Saved items
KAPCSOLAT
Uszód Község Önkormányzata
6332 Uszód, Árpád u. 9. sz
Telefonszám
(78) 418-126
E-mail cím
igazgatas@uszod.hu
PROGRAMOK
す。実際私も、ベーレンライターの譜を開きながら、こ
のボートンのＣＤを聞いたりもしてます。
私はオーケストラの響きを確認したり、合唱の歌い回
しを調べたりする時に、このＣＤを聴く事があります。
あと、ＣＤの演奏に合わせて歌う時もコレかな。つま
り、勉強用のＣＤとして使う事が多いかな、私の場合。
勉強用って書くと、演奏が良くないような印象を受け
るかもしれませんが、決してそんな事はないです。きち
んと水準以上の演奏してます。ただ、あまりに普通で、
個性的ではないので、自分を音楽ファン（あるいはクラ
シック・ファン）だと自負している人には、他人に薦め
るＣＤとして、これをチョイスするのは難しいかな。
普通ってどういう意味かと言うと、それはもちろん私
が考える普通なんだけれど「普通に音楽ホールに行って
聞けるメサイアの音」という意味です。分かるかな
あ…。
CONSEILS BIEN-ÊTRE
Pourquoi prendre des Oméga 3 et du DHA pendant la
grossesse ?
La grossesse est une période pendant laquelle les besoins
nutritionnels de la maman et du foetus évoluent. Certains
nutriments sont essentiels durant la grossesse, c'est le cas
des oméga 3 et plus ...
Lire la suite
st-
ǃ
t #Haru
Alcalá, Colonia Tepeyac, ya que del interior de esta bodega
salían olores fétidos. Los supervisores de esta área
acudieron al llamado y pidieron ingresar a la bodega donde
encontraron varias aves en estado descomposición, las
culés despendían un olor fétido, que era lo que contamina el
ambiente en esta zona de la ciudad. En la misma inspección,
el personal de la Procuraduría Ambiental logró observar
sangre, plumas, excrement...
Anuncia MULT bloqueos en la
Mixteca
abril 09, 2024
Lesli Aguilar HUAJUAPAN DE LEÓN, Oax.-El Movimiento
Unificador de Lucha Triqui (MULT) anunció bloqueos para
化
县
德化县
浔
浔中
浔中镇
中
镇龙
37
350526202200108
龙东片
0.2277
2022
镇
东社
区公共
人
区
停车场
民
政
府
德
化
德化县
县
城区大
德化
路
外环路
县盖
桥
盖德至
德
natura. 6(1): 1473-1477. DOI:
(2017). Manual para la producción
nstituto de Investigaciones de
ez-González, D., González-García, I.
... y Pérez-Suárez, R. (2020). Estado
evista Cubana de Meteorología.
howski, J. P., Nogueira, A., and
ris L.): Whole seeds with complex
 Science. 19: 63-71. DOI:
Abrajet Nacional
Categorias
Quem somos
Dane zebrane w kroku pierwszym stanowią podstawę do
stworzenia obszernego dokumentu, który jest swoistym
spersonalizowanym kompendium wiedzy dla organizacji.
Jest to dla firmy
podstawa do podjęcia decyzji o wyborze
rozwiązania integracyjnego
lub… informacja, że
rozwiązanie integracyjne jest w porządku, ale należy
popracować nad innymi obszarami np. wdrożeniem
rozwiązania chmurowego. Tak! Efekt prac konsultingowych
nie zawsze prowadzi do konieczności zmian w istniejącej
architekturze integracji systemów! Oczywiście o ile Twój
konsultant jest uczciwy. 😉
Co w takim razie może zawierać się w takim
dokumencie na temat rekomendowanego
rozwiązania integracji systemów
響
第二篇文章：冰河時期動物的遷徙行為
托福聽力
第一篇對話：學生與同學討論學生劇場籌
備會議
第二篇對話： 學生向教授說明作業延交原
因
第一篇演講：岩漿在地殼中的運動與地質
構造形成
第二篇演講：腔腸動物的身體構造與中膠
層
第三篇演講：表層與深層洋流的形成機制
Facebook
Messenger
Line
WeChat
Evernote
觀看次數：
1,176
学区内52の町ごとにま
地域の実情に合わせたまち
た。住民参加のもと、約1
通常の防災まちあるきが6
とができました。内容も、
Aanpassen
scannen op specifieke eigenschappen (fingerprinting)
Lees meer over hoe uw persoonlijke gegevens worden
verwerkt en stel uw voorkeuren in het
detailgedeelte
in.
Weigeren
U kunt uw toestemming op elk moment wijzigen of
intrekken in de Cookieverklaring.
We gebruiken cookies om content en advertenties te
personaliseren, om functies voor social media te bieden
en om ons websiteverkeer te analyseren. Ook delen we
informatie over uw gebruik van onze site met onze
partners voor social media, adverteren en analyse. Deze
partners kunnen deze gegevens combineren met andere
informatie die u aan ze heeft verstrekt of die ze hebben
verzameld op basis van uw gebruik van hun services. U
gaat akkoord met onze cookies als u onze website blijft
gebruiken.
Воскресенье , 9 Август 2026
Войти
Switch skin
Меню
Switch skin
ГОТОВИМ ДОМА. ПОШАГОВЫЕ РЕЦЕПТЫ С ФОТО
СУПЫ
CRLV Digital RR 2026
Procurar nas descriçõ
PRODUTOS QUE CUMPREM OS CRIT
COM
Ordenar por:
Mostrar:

YOUR GOAL> Copy every line of text in these records word for word, keeping the original order.

REPLY TO THE EXERCISE>
KAPCSOLAT
Uszód Község Önkormányzata
6332 Uszód, Árpád u. 9. sz
Telefonszám
(78) 418-126
E-mail cím
igazgatas@uszod.hu
PROGRAMOK
す。実際私も、ベーレンライターの譜を開きながら、こ
のボートンのＣＤを聞いたりもしてます。
私はオーケストラの響きを確認したり、合唱の歌い回
しを調べたりする時に、このＣＤを聴く事があります。
あと、ＣＤの演奏に合わせて歌う時もコレかな。つま
り、勉強用のＣＤとして使う事が多いかな、私の場合。
勉強用って書くと、演奏が良くないような印象を受け
るかもしれませんが、決してそんな事はないです。きち
んと水準以上の演奏してます。ただ、あまりに普通で、
個性的ではないので、自分を音楽ファン（あるいはクラ
シック・ファン）だと自負している人には、他人に薦め
るＣＤとして、これをチョイスするのは難しいかな。
普通ってどういう意味かと言うと、それはもちろん私
が考える普通なんだけれど「普通に音楽ホールに行って
聞けるメサイアの音」という意味です。分かるかな
あ…。
CONSEILS BIEN-ÊTRE
Pourquoi prendre des Oméga 3 et du DHA pendant la
grossesse ?
La grossesse est une période pendant laquelle les besoins
nutritionnels de la maman et du foetus évoluent. Certains
nutriments sont essentiels durant la grossesse, c'est le cas
des oméga 3 et plus ...
Lire la suite
st-
ǃ
t #Haru
Alcalá, Colonia Tepeyac, ya que del interior de esta bodega
salían olores fétidos. Los supervisores de esta área
acudieron al llamado y pidieron ingresar a la bodega donde
encontraron varias aves en estado descomposición, las
culés despendían un olor fétido, que era lo que contamina el
ambiente en esta zona de la ciudad. En la misma inspección,
el personal de la Procuraduría Ambiental logró observar
sangre, plumas, excrement...
Anuncia MULT bloqueos en la
Mixteca
abril 09, 2024
Lesli Aguilar HUAJUAPAN DE LEÓN, Oax.-El Movimiento
Unificador de Lucha Triqui (MULT) anunció bloqueos para
化
县
德化县
浔
浔中
浔中镇
中
镇龙
37
350526202200108
龙东片
0.2277
2022
镇
东社
区公共
人
区
停车场
民
政
府
德
化
德化县
县
城区大
德化
路
外环路
县盖
桥
盖德至
德
natura. 6(1): 1473-1477. DOI:
(2017). Manual para la producción
nstituto de Investigaciones de
ez-González, D., González-García, I.
... y Pérez-Suárez, R. (2020). Estado
evista Cubana de Meteorología.
howski, J. P., Nogueira, A., and
ris L.): Whole seeds with complex
 Science. 19: 63-71. DOI:
Abrajet Nacional
Categorias
Quem somos
Dane zebrane w kroku pierwszym stanowią podstawę do
stworzenia obszernego dokumentu, który jest swoistym
spersonalizowanym kompendium wiedzy dla organizacji.
Jest to dla firmy
podstawa do podjęcia decyzji o wyborze
rozwiązania integracyjnego
lub… informacja, że
rozwiązanie integracyjne jest w porządku, ale należy
popracować nad innymi obszarami np. wdrożeniem
rozwiązania chmurowego. Tak! Efekt prac konsultingowych
nie zawsze prowadzi do konieczności zmian w istniejącej
architekturze integracji systemów! Oczywiście o ile Twój
konsultant jest uczciwy. 😉
Co w takim razie może zawierać się w takim
dokumencie na temat rekomendowanego
rozwiązania integracji systemów
響
第二篇文章：冰河時期動物的遷徙行為
托福聽力
第一篇對話：學生與同學討論學生劇場籌
備會議
第二篇對話： 學生向教授說明作業延交原
因
第一篇演講：岩漿在地殼中的運動與地質
構造形成
第二篇演講：腔腸動物的身體構造與中膠
層
第三篇演講：表層與深層洋流的形成機制
Facebook
Messenger
Line
WeChat
Evernote
觀看次數：
1,176
学区内52の町ごとにま
地域の実情に合わせたまち
た。住民参加のもと、約1
通常の防災まちあるきが6
とができました。内容も、
Aanpassen
scannen op specifieke eigenschappen (fingerprinting)
Lees meer over hoe uw persoonlijke gegevens worden
verwerkt en stel uw voorkeuren in het
detailgedeelte
in.
Weigeren
U kunt uw toestemming op elk moment wijzigen of
intrekken in de Cookieverklaring.
We gebruiken cookies om content en advertenties te
personaliseren, om functies voor social media te bieden
en om ons websiteverkeer te analyseren. Ook delen we
informatie over uw gebruik van onze site met onze
partners voor social media, adverteren en analyse. Deze
partners kunnen deze gegevens combineren met andere
informatie die u aan ze heeft verstrekt of die ze hebben
verzameld op basis van uw gebruik van hun services. U
gaat akkoord met onze cookies als u onze website blijft
gebruiken.
Воскресенье , 9 Август 2026
Войти
Switch skin
Меню
Switch skin
ГОТОВИМ ДОМА. ПОШАГОВЫЕ РЕЦЕПТЫ С ФОТО
СУПЫ
CRLV Digital RR 2026
Procurar nas descriçõ
PRODUTOS QUE CUMPREM OS CRIT
COM
Ordenar por:
Mostrar:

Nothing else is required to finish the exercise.